Top of INPUT RECORDS

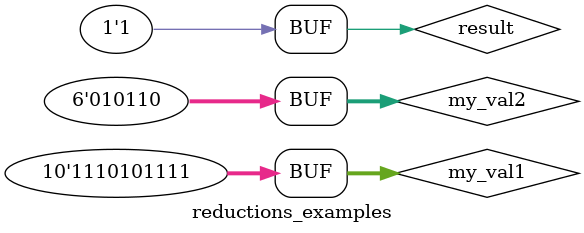
<source format=v>

module reductions_examples();
    
    reg [9:0] my_val1 = 10'b11_1010_1111;
    reg [5:0] my_val2 = 6'b01_0110;
    reg result;

    initial begin
        $monitor("MON my_val1=%b, my_val2=%b, result=%b",my_val1,my_val2,result);
    end

    initial begin
        result = &my_val1; //AND reduction
        #1; //wait 1 time unit
        result = &my_val2;

        #1;
        result = ~&my_val2; //NAND reduction
        #1;
        result = ~&my_val1; //NAND reduction

        #1;
        result = |my_val2; //OR reduction
        #1;
        result = ~|my_val2; //NOR reduction

        #1;
        result = ^my_val1; //XOR reduction
        #1;
        result = ~^my_val1; //XNOR reduction
    end

endmodule
</source>
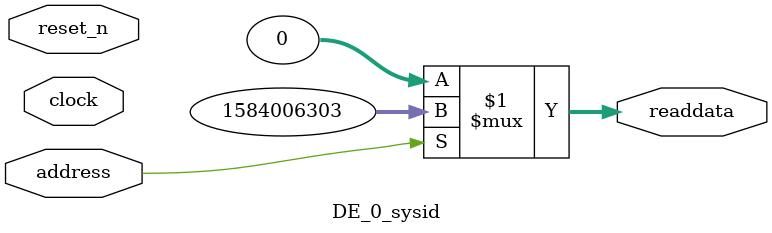
<source format=v>

`timescale 1ns / 1ps
// synthesis translate_on

// turn off superfluous verilog processor warnings 
// altera message_level Level1 
// altera message_off 10034 10035 10036 10037 10230 10240 10030 

module DE_0_sysid (
               // inputs:
                address,
                clock,
                reset_n,

               // outputs:
                readdata
             )
;

  output  [ 31: 0] readdata;
  input            address;
  input            clock;
  input            reset_n;

  wire    [ 31: 0] readdata;
  //control_slave, which is an e_avalon_slave
  assign readdata = address ? 1584006303 : 0;

endmodule




</source>
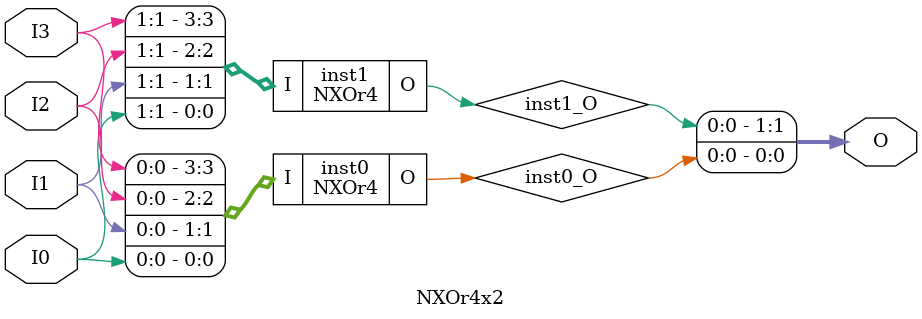
<source format=v>
module NXOr4 (input [3:0] I, output  O);
wire  inst0_O;
SB_LUT4 #(.LUT_INIT(16'h9669)) inst0 (.I0(I[0]), .I1(I[1]), .I2(I[2]), .I3(I[3]), .O(inst0_O));
assign O = inst0_O;
endmodule

module NXOr4x2 (input [1:0] I0, input [1:0] I1, input [1:0] I2, input [1:0] I3, output [1:0] O);
wire  inst0_O;
wire  inst1_O;
NXOr4 inst0 (.I({I3[0],I2[0],I1[0],I0[0]}), .O(inst0_O));
NXOr4 inst1 (.I({I3[1],I2[1],I1[1],I0[1]}), .O(inst1_O));
assign O = {inst1_O,inst0_O};
endmodule


</source>
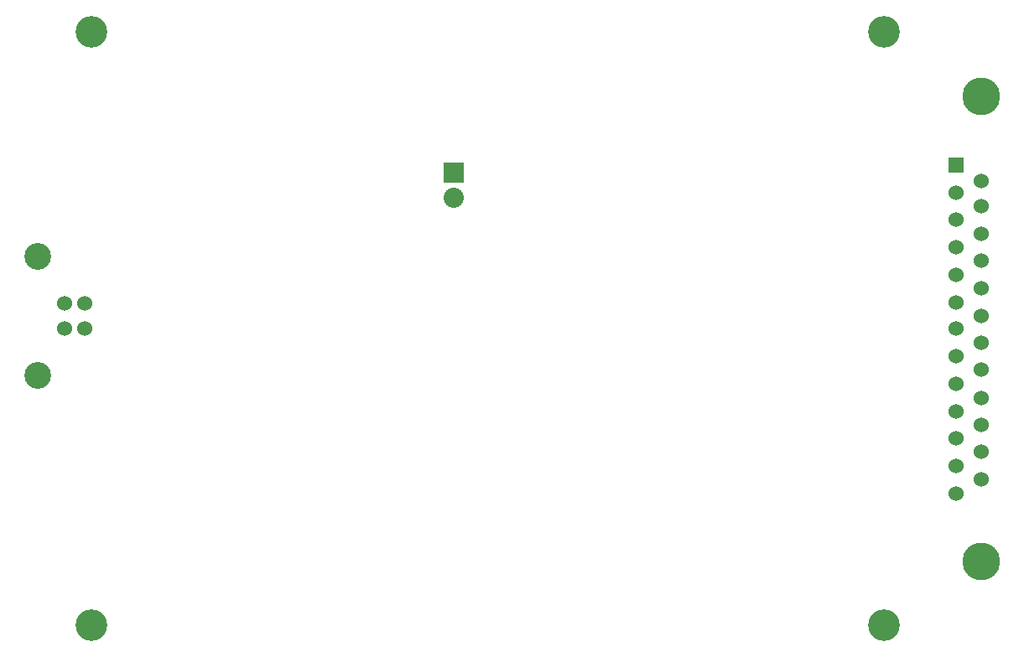
<source format=gbr>
G04 #@! TF.FileFunction,Soldermask,Bot*
%FSLAX46Y46*%
G04 Gerber Fmt 4.6, Leading zero omitted, Abs format (unit mm)*
G04 Created by KiCad (PCBNEW 4.0.1-stable) date 17/04/2016 17:24:36*
%MOMM*%
G01*
G04 APERTURE LIST*
%ADD10C,0.100000*%
%ADD11C,1.524000*%
%ADD12C,2.700020*%
%ADD13C,3.810000*%
%ADD14R,1.524000X1.524000*%
%ADD15C,3.200000*%
%ADD16R,2.032000X2.032000*%
%ADD17O,2.032000X2.032000*%
G04 APERTURE END LIST*
D10*
D11*
X78174000Y-80810000D03*
X78174000Y-83350000D03*
X76175020Y-83350000D03*
X76175020Y-80810000D03*
D12*
X73475000Y-76080520D03*
X73475000Y-88079480D03*
D13*
X168720000Y-106845000D03*
X168720000Y-59855000D03*
D14*
X166180000Y-66840000D03*
D11*
X166180000Y-69634000D03*
X166180000Y-72301000D03*
X166180000Y-75095000D03*
X166180000Y-77889000D03*
X166180000Y-80683000D03*
X166180000Y-83350000D03*
X166180000Y-86144000D03*
X166180000Y-88938000D03*
X166180000Y-91732000D03*
X166180000Y-94399000D03*
X166180000Y-97193000D03*
X166180000Y-99987000D03*
X168720000Y-68414800D03*
X168720000Y-70954800D03*
X168720000Y-73748800D03*
X168720000Y-76492000D03*
X168720000Y-79235200D03*
X168720000Y-82029200D03*
X168720000Y-84772400D03*
X168720000Y-87515600D03*
X168720000Y-90360400D03*
X168720000Y-93052800D03*
X168720000Y-95796000D03*
X168720000Y-98590000D03*
D15*
X158900000Y-113350000D03*
X78900000Y-53350000D03*
X78900000Y-113350000D03*
X158900000Y-53350000D03*
D16*
X115425000Y-67585000D03*
D17*
X115425000Y-70125000D03*
M02*

</source>
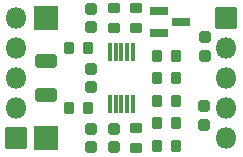
<source format=gbr>
%TF.GenerationSoftware,KiCad,Pcbnew,7.0.9*%
%TF.CreationDate,2024-01-07T19:57:38+00:00*%
%TF.ProjectId,INA381 Breakout,494e4133-3831-4204-9272-65616b6f7574,V24.01.0.1*%
%TF.SameCoordinates,PX8841978PY54c5a90*%
%TF.FileFunction,Soldermask,Top*%
%TF.FilePolarity,Negative*%
%FSLAX46Y46*%
G04 Gerber Fmt 4.6, Leading zero omitted, Abs format (unit mm)*
G04 Created by KiCad (PCBNEW 7.0.9) date 2024-01-07 19:57:38*
%MOMM*%
%LPD*%
G01*
G04 APERTURE LIST*
G04 Aperture macros list*
%AMRoundRect*
0 Rectangle with rounded corners*
0 $1 Rounding radius*
0 $2 $3 $4 $5 $6 $7 $8 $9 X,Y pos of 4 corners*
0 Add a 4 corners polygon primitive as box body*
4,1,4,$2,$3,$4,$5,$6,$7,$8,$9,$2,$3,0*
0 Add four circle primitives for the rounded corners*
1,1,$1+$1,$2,$3*
1,1,$1+$1,$4,$5*
1,1,$1+$1,$6,$7*
1,1,$1+$1,$8,$9*
0 Add four rect primitives between the rounded corners*
20,1,$1+$1,$2,$3,$4,$5,0*
20,1,$1+$1,$4,$5,$6,$7,0*
20,1,$1+$1,$6,$7,$8,$9,0*
20,1,$1+$1,$8,$9,$2,$3,0*%
G04 Aperture macros list end*
%ADD10RoundRect,0.275000X-0.250000X0.225000X-0.250000X-0.225000X0.250000X-0.225000X0.250000X0.225000X0*%
%ADD11RoundRect,0.250000X0.275000X-0.200000X0.275000X0.200000X-0.275000X0.200000X-0.275000X-0.200000X0*%
%ADD12RoundRect,0.275000X0.250000X-0.225000X0.250000X0.225000X-0.250000X0.225000X-0.250000X-0.225000X0*%
%ADD13RoundRect,0.250000X-0.200000X-0.275000X0.200000X-0.275000X0.200000X0.275000X-0.200000X0.275000X0*%
%ADD14RoundRect,0.300000X0.625000X-0.312500X0.625000X0.312500X-0.625000X0.312500X-0.625000X-0.312500X0*%
%ADD15RoundRect,0.125000X0.075000X-0.650000X0.075000X0.650000X-0.075000X0.650000X-0.075000X-0.650000X0*%
%ADD16RoundRect,0.200000X-0.587500X-0.150000X0.587500X-0.150000X0.587500X0.150000X-0.587500X0.150000X0*%
%ADD17RoundRect,0.250000X0.200000X0.275000X-0.200000X0.275000X-0.200000X-0.275000X0.200000X-0.275000X0*%
%ADD18RoundRect,0.050000X-1.000000X-1.000000X1.000000X-1.000000X1.000000X1.000000X-1.000000X1.000000X0*%
%ADD19RoundRect,0.050000X0.850000X0.850000X-0.850000X0.850000X-0.850000X-0.850000X0.850000X-0.850000X0*%
%ADD20O,1.800000X1.800000*%
%ADD21RoundRect,0.050000X-0.850000X-0.850000X0.850000X-0.850000X0.850000X0.850000X-0.850000X0.850000X0*%
G04 APERTURE END LIST*
D10*
%TO.C,C6*%
X15875000Y-2400000D03*
X15875000Y-3950000D03*
%TD*%
D11*
%TO.C,R3*%
X10160000Y4245000D03*
X10160000Y5895000D03*
%TD*%
D12*
%TO.C,C2*%
X6350000Y-785000D03*
X6350000Y765000D03*
%TD*%
D13*
%TO.C,R7*%
X11875000Y-10000D03*
X13525000Y-10000D03*
%TD*%
D12*
%TO.C,C5*%
X6350000Y4295000D03*
X6350000Y5845000D03*
%TD*%
D14*
%TO.C,R5*%
X2540000Y-1472500D03*
X2540000Y1452500D03*
%TD*%
D15*
%TO.C,U1*%
X7890000Y-2210000D03*
X8390000Y-2210000D03*
X8890000Y-2210000D03*
X9390000Y-2210000D03*
X9890000Y-2210000D03*
X9890000Y2190000D03*
X9390000Y2190000D03*
X8890000Y2190000D03*
X8390000Y2190000D03*
X7890000Y2190000D03*
%TD*%
D16*
%TO.C,D1*%
X12065000Y5700000D03*
X12065000Y3800000D03*
X13940000Y4750000D03*
%TD*%
D11*
%TO.C,R6*%
X8255000Y4245000D03*
X8255000Y5895000D03*
%TD*%
D13*
%TO.C,R11*%
X11875000Y-5725000D03*
X13525000Y-5725000D03*
%TD*%
D12*
%TO.C,C3*%
X16002000Y1905000D03*
X16002000Y3455000D03*
%TD*%
D17*
%TO.C,R9*%
X13525000Y-3820000D03*
X11875000Y-3820000D03*
%TD*%
D13*
%TO.C,R10*%
X11875000Y-1915000D03*
X13525000Y-1915000D03*
%TD*%
%TO.C,R4*%
X11875000Y1895000D03*
X13525000Y1895000D03*
%TD*%
D10*
%TO.C,C4*%
X6350000Y-4315000D03*
X6350000Y-5865000D03*
%TD*%
D18*
%TO.C,J3*%
X2540000Y-5090000D03*
%TD*%
D13*
%TO.C,R2*%
X4445000Y-2550000D03*
X6095000Y-2550000D03*
%TD*%
%TO.C,R8*%
X4445000Y2530000D03*
X6095000Y2530000D03*
%TD*%
D12*
%TO.C,C1*%
X8255000Y-5865000D03*
X8255000Y-4315000D03*
%TD*%
D18*
%TO.C,J5*%
X2540000Y5080000D03*
%TD*%
D11*
%TO.C,R1*%
X10160000Y-5915000D03*
X10160000Y-4265000D03*
%TD*%
D19*
%TO.C,J1*%
X17780000Y5080000D03*
D20*
X17780000Y2540000D03*
X17780000Y0D03*
X17780000Y-2540000D03*
X17780000Y-5080000D03*
%TD*%
D21*
%TO.C,J2*%
X0Y-5080000D03*
D20*
X0Y-2540000D03*
X0Y0D03*
X0Y2540000D03*
X0Y5080000D03*
%TD*%
M02*

</source>
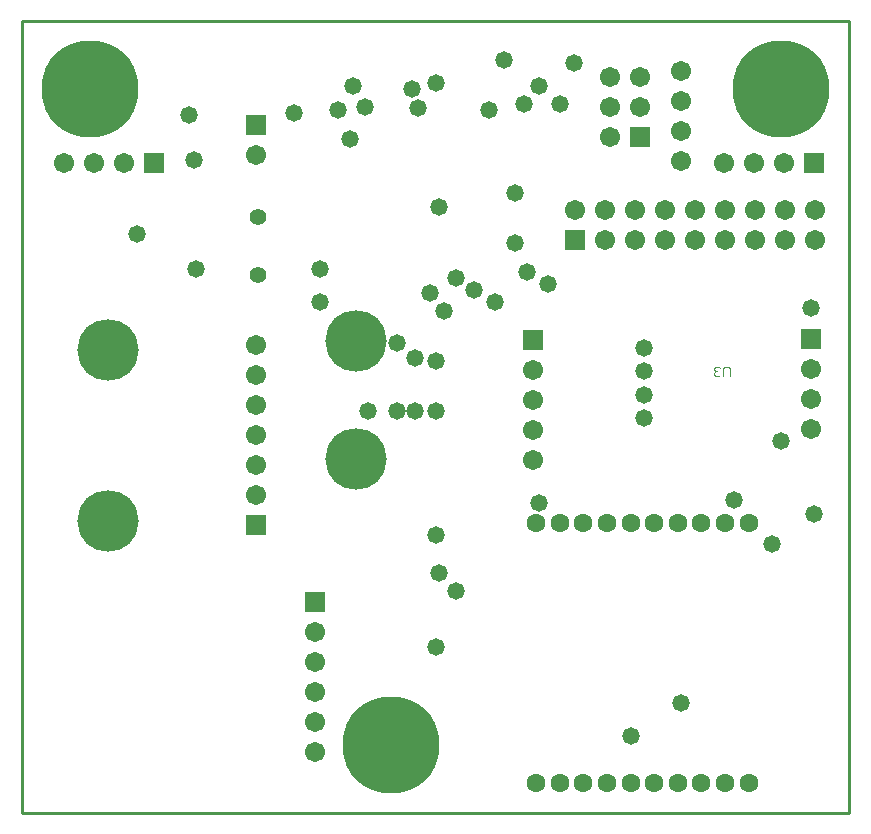
<source format=gbs>
G04*
G04 #@! TF.GenerationSoftware,Altium Limited,Altium Designer,19.1.8 (144)*
G04*
G04 Layer_Color=16711935*
%FSLAX25Y25*%
%MOIN*%
G70*
G01*
G75*
%ADD13C,0.01000*%
%ADD14C,0.00394*%
%ADD43C,0.06706*%
%ADD44R,0.06706X0.06706*%
%ADD45R,0.06706X0.06706*%
%ADD46C,0.06312*%
%ADD47C,0.32296*%
%ADD48C,0.05524*%
%ADD49C,0.20485*%
%ADD50C,0.05800*%
D13*
X-984Y0D02*
X0D01*
X-984Y263779D02*
X-984Y0D01*
X-984Y263779D02*
X274606D01*
Y0D02*
Y263779D01*
X0Y0D02*
X274606D01*
D14*
X234846Y145489D02*
Y148113D01*
X234322Y148638D01*
X233272D01*
X232747Y148113D01*
Y145489D01*
X231698Y146014D02*
X231173Y145489D01*
X230124D01*
X229599Y146014D01*
Y146539D01*
X230124Y147064D01*
X230648D01*
X230124D01*
X229599Y147588D01*
Y148113D01*
X230124Y148638D01*
X231173D01*
X231698Y148113D01*
D43*
X183425Y200787D02*
D03*
X193425Y190787D02*
D03*
Y200787D02*
D03*
X203425Y190787D02*
D03*
Y200787D02*
D03*
X213425Y190787D02*
D03*
Y200787D02*
D03*
X223425Y190787D02*
D03*
Y200787D02*
D03*
X233425Y190787D02*
D03*
Y200787D02*
D03*
X243425Y190787D02*
D03*
Y200787D02*
D03*
X253425Y190787D02*
D03*
Y200787D02*
D03*
X263425Y190787D02*
D03*
Y200787D02*
D03*
X232795Y216535D02*
D03*
X242795D02*
D03*
X252795D02*
D03*
X12835D02*
D03*
X22835D02*
D03*
X32835D02*
D03*
X76772Y219331D02*
D03*
X218504Y217047D02*
D03*
Y227047D02*
D03*
Y237047D02*
D03*
Y247047D02*
D03*
X96457Y60197D02*
D03*
Y50197D02*
D03*
Y40197D02*
D03*
Y30197D02*
D03*
Y20197D02*
D03*
X76772Y155827D02*
D03*
Y145827D02*
D03*
Y135827D02*
D03*
Y125827D02*
D03*
Y105827D02*
D03*
Y115827D02*
D03*
X169291Y147480D02*
D03*
Y137480D02*
D03*
Y127480D02*
D03*
Y117480D02*
D03*
X194882Y245236D02*
D03*
X204882D02*
D03*
X194882Y235236D02*
D03*
X204882D02*
D03*
X194882Y225236D02*
D03*
X261811Y147795D02*
D03*
Y137795D02*
D03*
Y127795D02*
D03*
D44*
X183425Y190787D02*
D03*
X262795Y216535D02*
D03*
X42835D02*
D03*
D45*
X76772Y229331D02*
D03*
X96457Y70197D02*
D03*
X76772Y95827D02*
D03*
X169291Y157480D02*
D03*
X204882Y225236D02*
D03*
X261811Y157795D02*
D03*
D46*
X241142Y9843D02*
D03*
X233268D02*
D03*
X225394D02*
D03*
X217520D02*
D03*
X209646D02*
D03*
X201772D02*
D03*
X193898D02*
D03*
X186024D02*
D03*
X178150D02*
D03*
X170276D02*
D03*
Y96457D02*
D03*
X178150D02*
D03*
X186024D02*
D03*
X193898D02*
D03*
X201772D02*
D03*
X209646D02*
D03*
X217520D02*
D03*
X225394D02*
D03*
X233268D02*
D03*
X241142D02*
D03*
D47*
X122047Y22638D02*
D03*
X251969Y241142D02*
D03*
X21654D02*
D03*
D48*
X77756Y179370D02*
D03*
Y198583D02*
D03*
D49*
X27559Y154213D02*
D03*
Y97126D02*
D03*
X110236Y157323D02*
D03*
Y117953D02*
D03*
D50*
X206193Y139279D02*
D03*
Y147153D02*
D03*
Y155027D02*
D03*
Y131405D02*
D03*
X139764Y167323D02*
D03*
X134980Y173290D02*
D03*
X136811Y150591D02*
D03*
Y133858D02*
D03*
X129921D02*
D03*
X124016D02*
D03*
X98425Y170276D02*
D03*
X262795Y99410D02*
D03*
X171260Y103347D02*
D03*
X114173Y133858D02*
D03*
X124015Y156496D02*
D03*
X218504Y36417D02*
D03*
X249016Y89567D02*
D03*
X54454Y232554D02*
D03*
X137795Y79724D02*
D03*
X159449Y250984D02*
D03*
X183071Y250000D02*
D03*
X163386Y206693D02*
D03*
X136811Y92520D02*
D03*
X201772Y25591D02*
D03*
X143701Y73819D02*
D03*
X57087Y181102D02*
D03*
X56102Y217520D02*
D03*
X37402Y192913D02*
D03*
X136811Y55118D02*
D03*
X163386Y189961D02*
D03*
X130905Y234907D02*
D03*
X113189Y235236D02*
D03*
X143701Y178150D02*
D03*
X178150Y236221D02*
D03*
X137795Y201771D02*
D03*
X251969Y124016D02*
D03*
X129921Y151575D02*
D03*
X174213Y176181D02*
D03*
X167323Y180118D02*
D03*
X149606Y174213D02*
D03*
X156496Y170276D02*
D03*
X171260Y242126D02*
D03*
X166339Y236221D02*
D03*
X236221Y104331D02*
D03*
X261811Y168307D02*
D03*
X154528Y234252D02*
D03*
X136811Y243110D02*
D03*
X128937Y241142D02*
D03*
X98425Y181102D02*
D03*
X89567Y233268D02*
D03*
X104331Y234252D02*
D03*
X109252Y242126D02*
D03*
X108198Y224410D02*
D03*
M02*

</source>
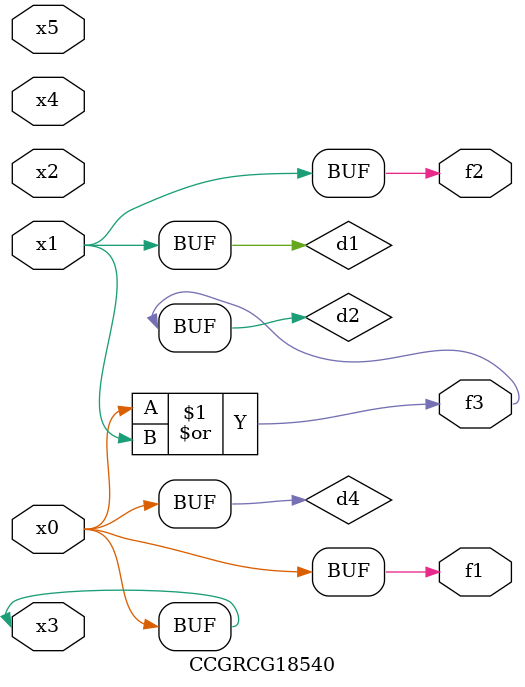
<source format=v>
module CCGRCG18540(
	input x0, x1, x2, x3, x4, x5,
	output f1, f2, f3
);

	wire d1, d2, d3, d4;

	and (d1, x1);
	or (d2, x0, x1);
	nand (d3, x0, x5);
	buf (d4, x0, x3);
	assign f1 = d4;
	assign f2 = d1;
	assign f3 = d2;
endmodule

</source>
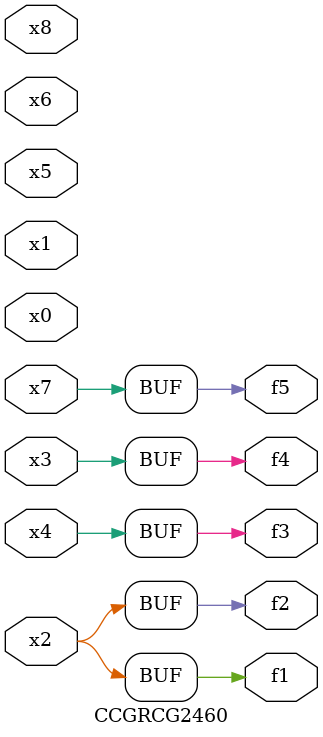
<source format=v>
module CCGRCG2460(
	input x0, x1, x2, x3, x4, x5, x6, x7, x8,
	output f1, f2, f3, f4, f5
);
	assign f1 = x2;
	assign f2 = x2;
	assign f3 = x4;
	assign f4 = x3;
	assign f5 = x7;
endmodule

</source>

Bottom of INPUT RECORDS

Count of lines in the data above that contain the string "macros": give this number and no other words.

§ TASK RESULT
2